Re: [PATCH 09/21] KVM: TDX: Retry seamcall when TDX_OPERAND_BUSY with operand SEPT

[Date Prev][Date Next][Thread Prev][Thread Next][Date Index][Thread Index]

 



On Fri, Sep 13, 2024 at 10:23:00AM -0700, Sean Christopherson wrote:
> On Fri, Sep 13, 2024, Yan Zhao wrote:
> > This is a lock status report of TDX module for current SEAMCALL retry issue
> > based on code in TDX module public repo https://github.com/intel/tdx-module.git
> > branch TDX_1.5.05.
> > 
> > TL;DR:
> > - tdh_mem_track() can contend with tdh_vp_enter().
> > - tdh_vp_enter() contends with tdh_mem*() when 0-stepping is suspected.
> 
> The zero-step logic seems to be the most problematic.  E.g. if KVM is trying to
> install a page on behalf of two vCPUs, and KVM resumes the guest if it encounters
> a FROZEN_SPTE when building the non-leaf SPTEs, then one of the vCPUs could
> trigger the zero-step mitigation if the vCPU that "wins" and gets delayed for
> whatever reason.
> 
> Since FROZEN_SPTE is essentially bit-spinlock with a reaaaaaly slow slow-path,
> what if instead of resuming the guest if a page fault hits FROZEN_SPTE, KVM retries
> the fault "locally", i.e. _without_ redoing tdh_vp_enter() to see if the vCPU still
> hits the fault?
> 
> For non-TDX, resuming the guest and letting the vCPU retry the instruction is
> desirable because in many cases, the winning task will install a valid mapping
> before KVM can re-run the vCPU, i.e. the fault will be fixed before the
> instruction is re-executed.  In the happy case, that provides optimal performance
> as KVM doesn't introduce any extra delay/latency.
> 
> But for TDX, the math is different as the cost of a re-hitting a fault is much,
> much higher, especially in light of the zero-step issues.
> 
> E.g. if the TDP MMU returns a unique error code for the frozen case, and
> kvm_mmu_page_fault() is modified to return the raw return code instead of '1',
> then the TDX EPT violation path can safely retry locally, similar to the do-while
> loop in kvm_tdp_map_page().
> 
> The only part I don't like about this idea is having two "retry" return values,
> which creates the potential for bugs due to checking one but not the other.
> 
> Hmm, that could be avoided by passing a bool pointer as an out-param to communicate
> to the TDX S-EPT fault handler that the SPTE is frozen.  I think I like that
> option better even though the out-param is a bit gross, because it makes it more
> obvious that the "frozen_spte" is a special case that doesn't need attention for
> most paths.
Good idea.
_ _ _
* _Written request 1_: List each distinct function name in the mailing list post about retrying seamcall on TDX_OPERAND_BUSY that is written followed by empty parentheses, naming each only once.

* _Information provided_:
_ _ _
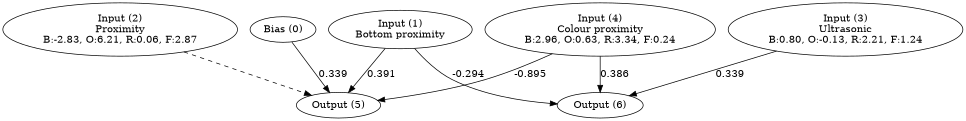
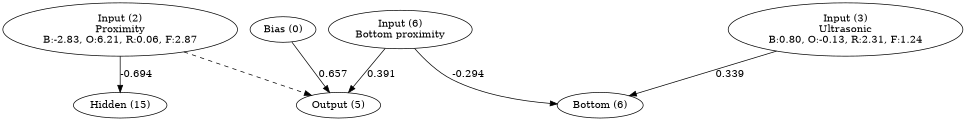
  digraph {
    n1 [label="Bias (0)"]
-   n2 [label="Input (1)\nBottom proximity"]
+   n2 [label="Input (6)\nBottom proximity"]
    n3 [label="Input (2)\nProximity\nB:-2.83, O:6.21, R:0.06, F:2.87"]
-   n4 [label="Input (3)\nUltrasonic\nB:0.80, O:-0.13, R:2.21, F:1.24"]
-   n5 [label="Input (4)\nColour proximity\nB:2.96, O:0.63, R:3.34, F:0.24"]
+   n4 [label="Input (3)\nUltrasonic\nB:0.80, O:-0.13, R:2.31, F:1.24"]
    n6 [label="Output (5)"]
-   n7 [label="Output (6)"]
+   n7 [label="Bottom (6)"]
+   n8 [label="Hidden (15)"]
    subgraph sub_1 {
      rank=same
      n1
      n2
      n3
      n4
-     n5
    }
    subgraph sub_2 {
      rank=same
      n6
      n7
    }
-   n1 -> n6 [label=0.339]
+   n1 -> n6 [label=0.657]
    n2 -> n6 [label=0.391]
    n2 -> n7 [label=-0.294]
    n3 -> n6 [style=dashed]
+   n3 -> n8 [label=-0.694]
    n4 -> n7 [label=0.339]
-   n5 -> n6 [label=-0.895]
-   n5 -> n7 [label=0.386]
  }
_ _ _
* _Written request 2_: Lay out the lines of the records above as a Markdown table with the columns Row and Record line, numbering rows from 1 and omitting blank lines. Leave the pictures out of the answer.

* _Exercise answer 1_:
- tdh_mem_track()
- tdh_vp_enter()
- tdh_mem*()
- kvm_mmu_page_fault()
- kvm_tdp_map_page()

* _Exercise answer 2_:
| Row | Record line |
|---|---|
| 1 |   digraph { |
| 2 |     n1 [label="Bias (0)"] |
| 3 | -   n2 [label="Input (1)\nBottom proximity"] |
| 4 | +   n2 [label="Input (6)\nBottom proximity"] |
| 5 |     n3 [label="Input (2)\nProximity\nB:-2.83, O:6.21, R:0.06, F:2.87"] |
| 6 | -   n4 [label="Input (3)\nUltrasonic\nB:0.80, O:-0.13, R:2.21, F:1.24"] |
| 7 | -   n5 [label="Input (4)\nColour proximity\nB:2.96, O:0.63, R:3.34, F:0.24"] |
| 8 | +   n4 [label="Input (3)\nUltrasonic\nB:0.80, O:-0.13, R:2.31, F:1.24"] |
| 9 |     n6 [label="Output (5)"] |
| 10 | -   n7 [label="Output (6)"] |
| 11 | +   n7 [label="Bottom (6)"] |
| 12 | +   n8 [label="Hidden (15)"] |
| 13 |     subgraph sub_1 { |
| 14 |       rank=same |
| 15 |       n1 |
| 16 |       n2 |
| 17 |       n3 |
| 18 |       n4 |
| 19 | -     n5 |
| 20 |     } |
| 21 |     subgraph sub_2 { |
| 22 |       rank=same |
| 23 |       n6 |
| 24 |       n7 |
| 25 |     } |
| 26 | -   n1 -> n6 [label=0.339] |
| 27 | +   n1 -> n6 [label=0.657] |
| 28 |     n2 -> n6 [label=0.391] |
| 29 |     n2 -> n7 [label=-0.294] |
| 30 |     n3 -> n6 [style=dashed] |
| 31 | +   n3 -> n8 [label=-0.694] |
| 32 |     n4 -> n7 [label=0.339] |
| 33 | -   n5 -> n6 [label=-0.895] |
| 34 | -   n5 -> n7 [label=0.386] |
| 35 |   } |